This week I thought I’d talk more about what my specific project is and what I hope to gain from it. It was nice because when I first heard about this project, I was able to understand all the concepts being discussed because of classes I’ve taken here at the University of Minnesota! My project deals with alternative splicing factors in a signaling molecule known as Vascular Endothelial Growth Factor (VEGF). Usually VEGF has been associated with pro-angiogenic properties, which means that it’s known to help blood vessel development in humans, however there have been high levels of VEGF found in SLE patients as well as Systemic Sclerosis (SSc) patients, which is why this is a joint study with Dr. Jerry Molitor and his sclerosis clinics.
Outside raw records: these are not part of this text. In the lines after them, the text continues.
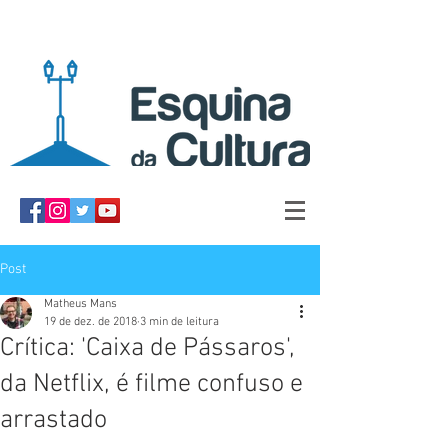
Post
Matheus Mans
19 de dez. de 2018
3 min de leitura
Crítica: 'Caixa de Pássaros',
da Netflix, é filme confuso e
arrastado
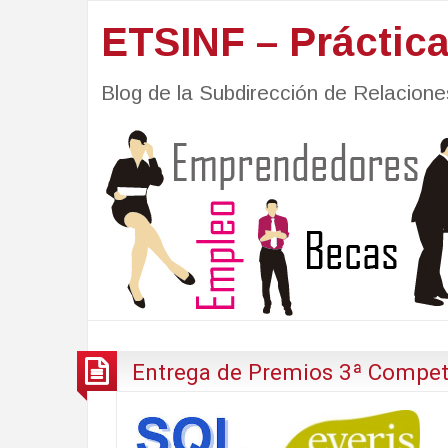
ETSINF – Práctic
Blog de la Subdirección de Relacio
Entrega de Premios 3ª Competi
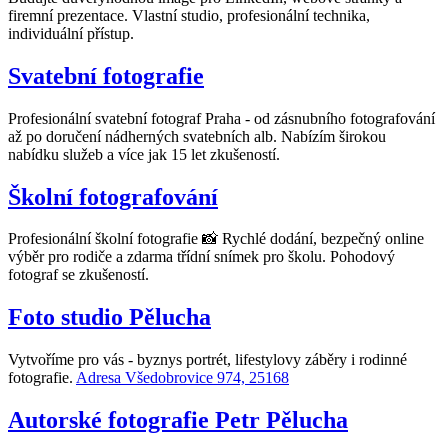
firemní prezentace. Vlastní studio, profesionální technika,
individuální přístup.
Svatební fotografie
Profesionální svatební fotograf Praha - od zásnubního fotografování
až po doručení nádherných svatebních alb. Nabízím širokou
nabídku služeb a více jak 15 let zkušeností.
Školní fotografování
Profesionální školní fotografie 📸 Rychlé dodání, bezpečný online
výběr pro rodiče a zdarma třídní snímek pro školu. Pohodový
fotograf se zkušeností.
Foto studio Pělucha
Vytvoříme pro vás - byznys portrét, lifestylovy záběry i rodinné
fotografie.
Adresa Všedobrovice 974, 25168
Autorské fotografie Petr Pělucha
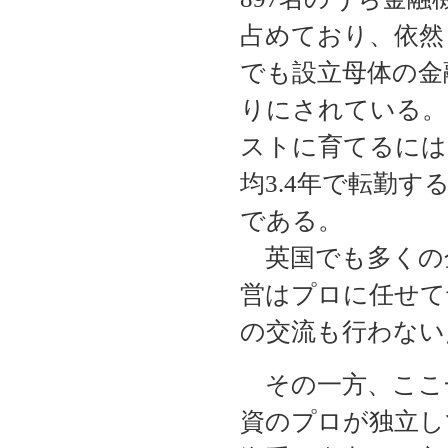
占めており、依然
でも設立母体の金
りにされている。
ストに育てるには
均3.4年で転勤
である。
英国でも多くの金
営はプロに任せて
の交流も行わない
その一方、ここ
資のプロが独立し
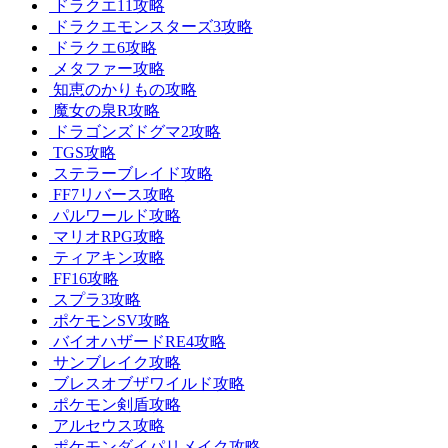
ドラクエ11攻略
ドラクエモンスターズ3攻略
ドラクエ6攻略
メタファー攻略
知恵のかりもの攻略
魔女の泉R攻略
ドラゴンズドグマ2攻略
TGS攻略
ステラーブレイド攻略
FF7リバース攻略
パルワールド攻略
マリオRPG攻略
ティアキン攻略
FF16攻略
スプラ3攻略
ポケモンSV攻略
バイオハザードRE4攻略
サンブレイク攻略
ブレスオブザワイルド攻略
ポケモン剣盾攻略
アルセウス攻略
ポケモンダイパリメイク攻略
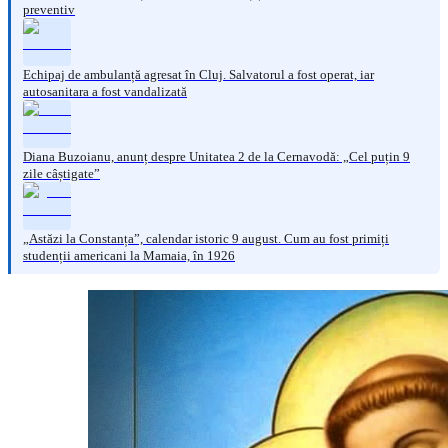
preventiv
Echipaj de ambulanță agresat în Cluj. Salvatorul a fost operat, iar
autosanitara a fost vandalizată
Diana Buzoianu, anunț despre Unitatea 2 de la Cernavodă: „Cel puțin 9
zile câștigate”
„Astăzi la Constanța”, calendar istoric 9 august. Cum au fost primiți
studenții americani la Mamaia, în 1926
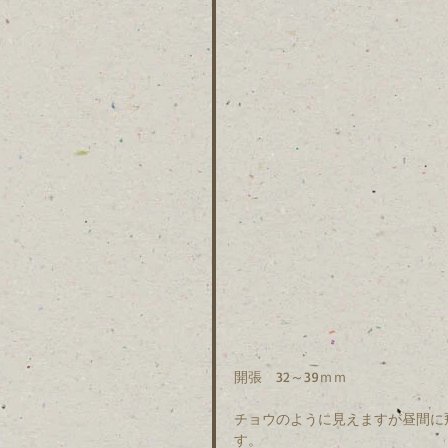
開張　32～39ｍｍ
チョウのように見えますが昼間に
す。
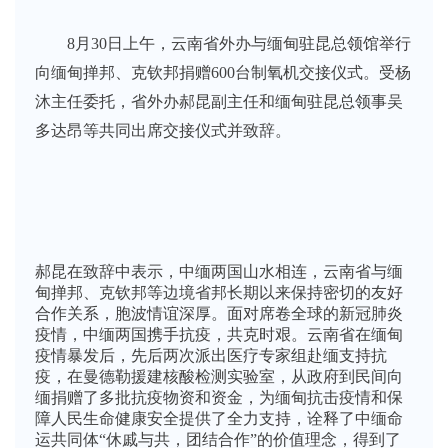
8月30日上午，云南省外办与缅甸驻昆总领馆举行
向缅甸掸邦、克钦邦捐赠600台制氧机交接仪式。受杨
沐主任委托，省外办郝昆副主任和缅甸驻昆总领事吴
多达昂等共同出席交接仪式并致辞。
郝昆在致辞中表示，中缅两国山水相连，云南省与缅
甸掸邦、克钦邦等边境省邦长期以来保持密切的友好
合作关系，胞波情谊深厚。面对席卷全球的新冠肺炎
疫情，中缅两国携手抗疫，共克时艰。云南省在缅甸
疫情暴发后，先后两次派出医疗专家组赴缅支持抗
疫，在曼德勒援建核酸检测实验室，从政府到民间向
缅捐赠了多批抗疫物资和资金，为缅甸抗击疫情和保
障人民生命健康安全提供了全力支持，诠释了中缅命
运共同体“休戚与共，团结合作”的价值理念，得到了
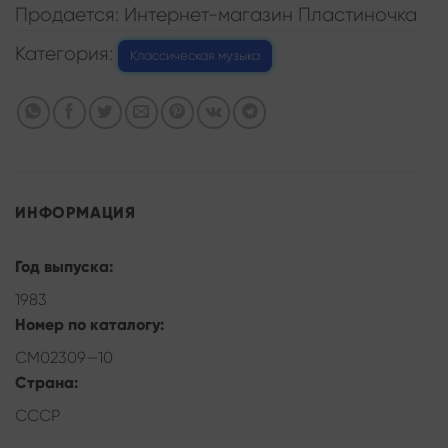
Продается: Интернет-магазин Пластиночка
Категория:
Классическая музыка
ИНФОРМАЦИЯ
Год выпуска:
1983
Номер по каталогу:
СМ02309—10
Страна:
СССР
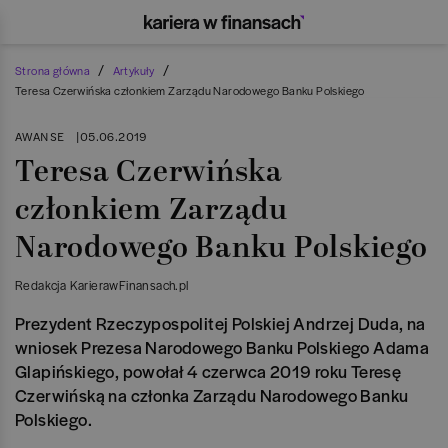
/
/
Strona główna
Artykuły
Teresa Czerwińska członkiem Zarządu Narodowego Banku Polskiego
AWANSE
|
05.06.2019
Teresa Czerwińska
członkiem Zarządu
Narodowego Banku Polskiego
Redakcja KarierawFinansach.pl
Prezydent Rzeczypospolitej Polskiej Andrzej Duda, na
wniosek Prezesa Narodowego Banku Polskiego Adama
Glapińskiego, powołał 4 czerwca 2019 roku Teresę
Czerwińską na członka Zarządu Narodowego Banku
Polskiego.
These findings didn’t make sense because common symptoms in patients with these diseases were linked to anti-angiogenic properties, which means a lack of blood vessel formation. Through research, it was discovered that there is a differing isoform of VEGF called VEGF165b that does exhibit these anti-angiogenic properties. The problem then became a way of distinguishing between these forms, since they are so similar and differ only by one distal splice site on exon 8. To solve this, we will be creating an ELISA sandwich detection assay which can detect VEGF165b and exclude VEGF from the observed results. To do this, we have to run control plasma and serum samples that has been spiked with known amounts of each isoform to test if this test even works at distinguishing between the two isoforms. Once we know that it is working properly, we can start running SLE and SSc patient samples to look for detectable levels of VEGF165b.
I’m so excited to be in the midst of this project, we just got the control samples back and it looks like the test is actually working! That means we can now move on to testing patient samples.